> **Information supplied**:

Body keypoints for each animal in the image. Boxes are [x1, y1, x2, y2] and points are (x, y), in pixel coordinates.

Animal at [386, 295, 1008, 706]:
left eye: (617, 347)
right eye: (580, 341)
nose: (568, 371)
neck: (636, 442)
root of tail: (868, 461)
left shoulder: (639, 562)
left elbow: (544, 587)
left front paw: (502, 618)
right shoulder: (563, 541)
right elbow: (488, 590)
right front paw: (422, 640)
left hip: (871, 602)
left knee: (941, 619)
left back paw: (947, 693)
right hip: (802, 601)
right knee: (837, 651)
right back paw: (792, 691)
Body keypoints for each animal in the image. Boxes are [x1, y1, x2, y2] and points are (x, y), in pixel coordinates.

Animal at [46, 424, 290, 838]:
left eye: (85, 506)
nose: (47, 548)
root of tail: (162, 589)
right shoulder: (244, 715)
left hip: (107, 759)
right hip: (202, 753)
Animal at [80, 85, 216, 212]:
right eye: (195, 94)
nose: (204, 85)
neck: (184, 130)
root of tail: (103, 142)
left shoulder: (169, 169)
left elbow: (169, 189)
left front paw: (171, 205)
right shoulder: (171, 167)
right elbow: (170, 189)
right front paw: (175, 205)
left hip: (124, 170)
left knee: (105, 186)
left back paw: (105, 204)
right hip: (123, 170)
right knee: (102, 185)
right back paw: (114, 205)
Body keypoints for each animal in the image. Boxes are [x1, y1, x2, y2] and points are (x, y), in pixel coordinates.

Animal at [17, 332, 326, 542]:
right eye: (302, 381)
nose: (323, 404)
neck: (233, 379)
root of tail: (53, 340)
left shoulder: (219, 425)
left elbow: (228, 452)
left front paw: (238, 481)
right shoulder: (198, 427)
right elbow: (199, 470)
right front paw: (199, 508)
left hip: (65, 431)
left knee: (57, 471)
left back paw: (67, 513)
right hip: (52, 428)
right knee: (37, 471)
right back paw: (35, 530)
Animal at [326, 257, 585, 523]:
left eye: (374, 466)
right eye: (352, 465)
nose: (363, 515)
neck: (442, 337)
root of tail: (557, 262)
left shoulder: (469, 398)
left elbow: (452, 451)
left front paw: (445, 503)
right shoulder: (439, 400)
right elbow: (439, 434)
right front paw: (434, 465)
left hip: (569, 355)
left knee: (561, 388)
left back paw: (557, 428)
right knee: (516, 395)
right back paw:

> **Instructions to follow**: After locating the line that holds "right knee: (37, 471)", print it and each line after it through the end of the data, exactly as it stands.

> **Answer to the exercise**:
right knee: (37, 471)
right back paw: (35, 530)
Animal at [326, 257, 585, 523]:
left eye: (374, 466)
right eye: (352, 465)
nose: (363, 515)
neck: (442, 337)
root of tail: (557, 262)
left shoulder: (469, 398)
left elbow: (452, 451)
left front paw: (445, 503)
right shoulder: (439, 400)
right elbow: (439, 434)
right front paw: (434, 465)
left hip: (569, 355)
left knee: (561, 388)
left back paw: (557, 428)
right knee: (516, 395)
right back paw:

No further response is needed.